一句句命令,直接而高效地传递着,艾尔海森就像九方的助手,他们默契地合作了一场手术。
九方没有心情顾虑艾尔海森,她的手稳稳地操起刀,就像在指挥乐队,每一刀就像音符,奏起生命的乐章。她太过专注,丝毫没有注意到额头冒出的汗在顺着脸向下流。
艾尔海森当然发现了,往常这个时候,助手会帮助医生擦拭,防止汗水模糊医生的视线。他的内心颇有一番纠结,但还是屈服于台上患者的生命。他拿起放在一旁的毛巾,轻柔地帮九方擦拭。
毛巾一贴上九方的脸,就吓得她一机灵,她手上的动作倒是丝毫没有迟缓,只是古怪地瞧了一眼艾尔海森,乖乖接受了他的好意。

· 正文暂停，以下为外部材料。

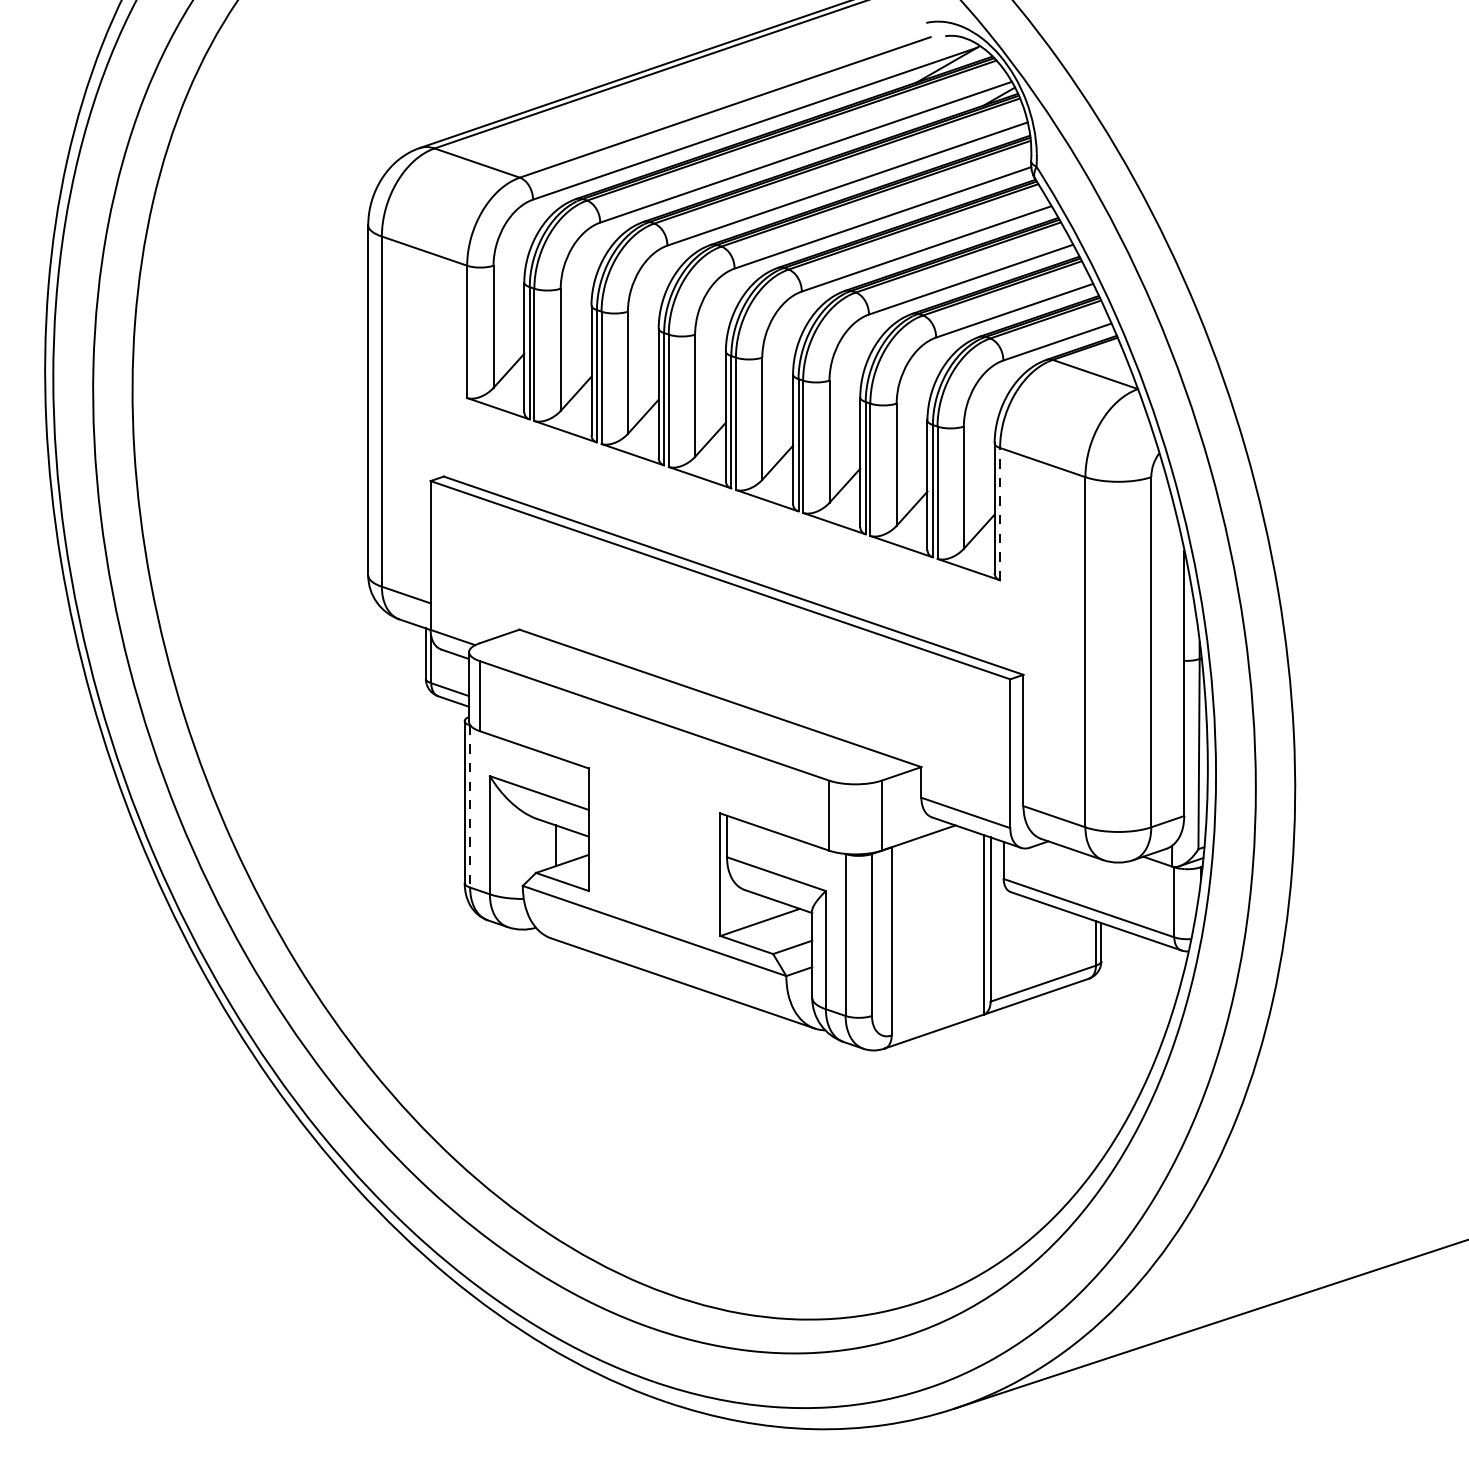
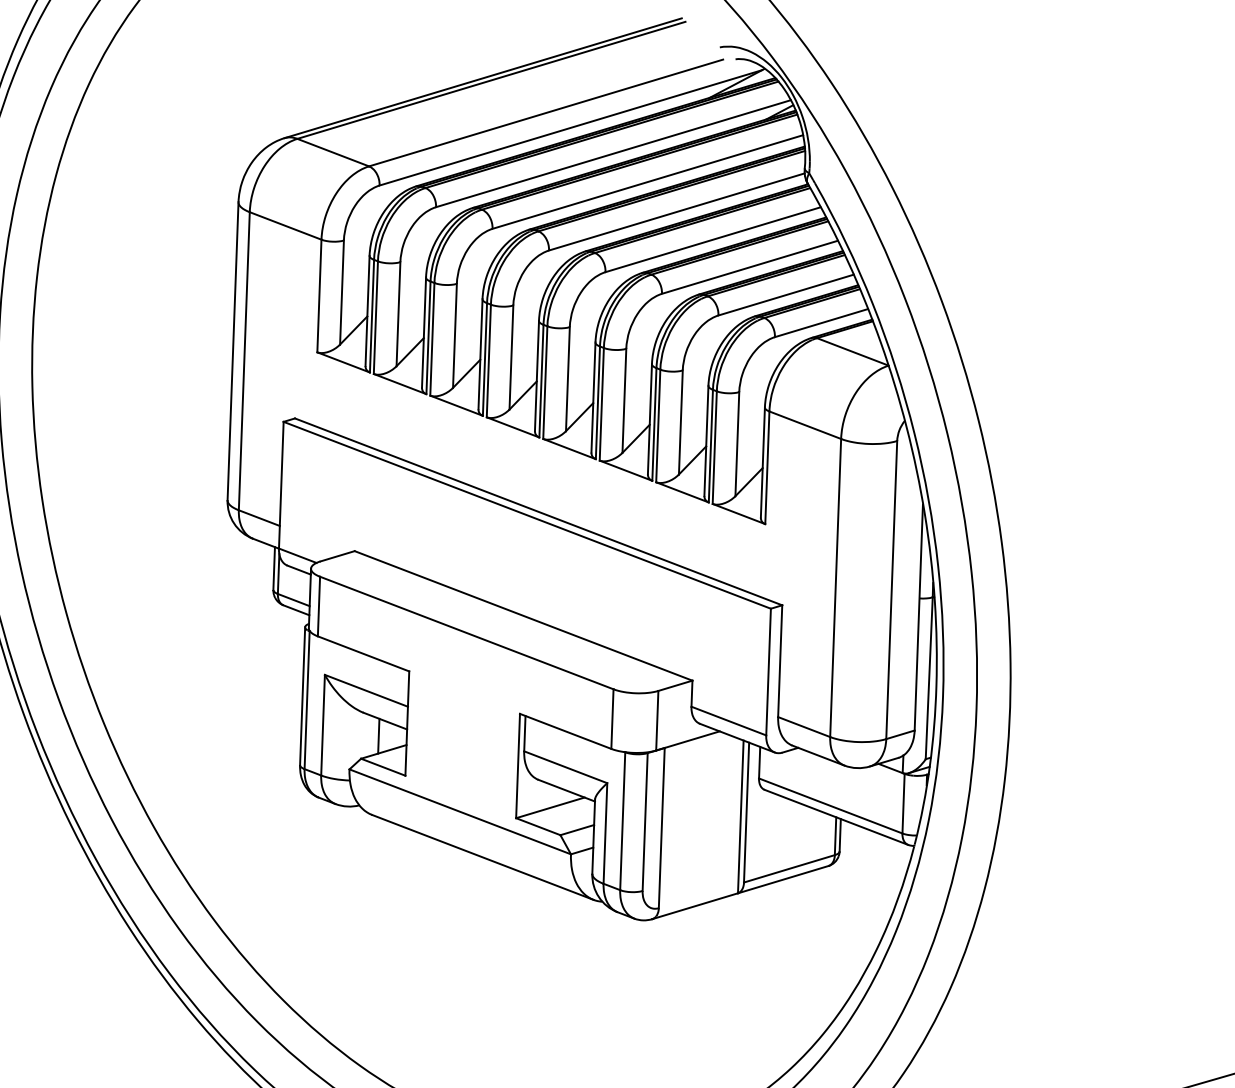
line: (1000, 513) -> (767, 467), dashed -> solid
line: (470, 806) -> (307, 700), dashed -> solid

虽然他们上一秒还是敌人,但是现在,他们都是为了拯救手术台上这个男人生命。
最后的收尾很完美,透明无色的线在伤口上绕了一圈,便将两侧的皮肤严丝无缝地缝合起来。等麻药的药效一过,患者就会苏醒,迎来他的新愚人众生涯。
艾尔海森倒没有再拿出裁叶萃光,他拿起一旁的手术刀,像切开豆腐一样滑过患者皮肤的刀已经证明它的锋利。常年拿笔的纤长手指拿刀也是那么顺畅,刀在艾尔海森手上非常温顺,随着他把玩的
动作在指尖跳跃飞舞。
看起来我要是回答错了,艾尔海森马上就会把小刀掷到我身上。九方心想,她此时脱力地靠着墙坐在地上,她白天要前往教令院写论文,晚上还要奔赴愚人众做手术,着实累坏了。
这个时候,她倒是羡慕起了艾尔海森准时下班的生活,“艾尔海森,有些时候,还真是羡慕你啊。”